As projeções de Michio Kaku, de máquinas fantásticas a processos que hoje nos soariam como mágicos, estão bem respaldas na ciência contemporânea e, por mais que o leitor não seja um especialista no assunto, não há como negar que a argumentação do autor as faz parecer bem verossímeis. Entretanto, a obra parece ter um caráter excessivamente otimista em relação à ciência, à tecnologia e ao capitalismo, sugerindo que o conhecimento humano vai, naturalmente, superar nosso momento de escassez e alcançar uma era de abundância e criatividade. Certo ou errado, o livro oferece uma leitura bem instigante, um retrato rico da ciência contemporânea e insights valiosos para a compreensão da nossa sociedade, nossa economia e nossa individualidade.

Reflexão
De acordo com Kaku, para que a humanidade aproveite todo o seu potencial, ela precisará, mais do que ciência, de sabedoria. Ele cita Kant para afirmar que se a ciência é conhecimento organizado, a sabedoria seria a vida organizada. Aí está a reflexão final dessa interessante especulação sobre o futuro; um texto que olha pra frente, mas que certamente revela muitas coisas importantes sobre o nosso mundo de agora.

"A chave, portanto, é encontrar a sabedoria necessária para empunhar esta espada da ciência. [...] Na minha opinião, sabedoria é a capacidade de identificar as questões cruciais do nosso tempo, analisá-las de diferentes pontos de vista e perspectivas e depois escolher a que cumpre algum nobre objetivo e princípio.

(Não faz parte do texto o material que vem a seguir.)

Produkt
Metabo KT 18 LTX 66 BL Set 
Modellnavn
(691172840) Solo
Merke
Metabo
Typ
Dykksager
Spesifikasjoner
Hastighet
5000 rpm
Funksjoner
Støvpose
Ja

Na nossa sociedade, é difícil encontrar sabedoria. Como disse Isaac Asimov, 'O aspecto mais triste da sociedade neste momento é que a ciência acumula conhecimento mais rápido do que a sociedade acumula sabedoria'. Ao contrário da informação, ela não pode ser distribuída via blogs e conversas pela internet. Como estamos nos afogando num oceano de informações, o artigo mais precioso na sociedade moderna é a sabedoria. Sem sabedoria e perspicácia, vagamos ao léu e sem propósito, com uma sensação de vazio depois que acaba a novidade das ilimitadas informações" (p.386-387).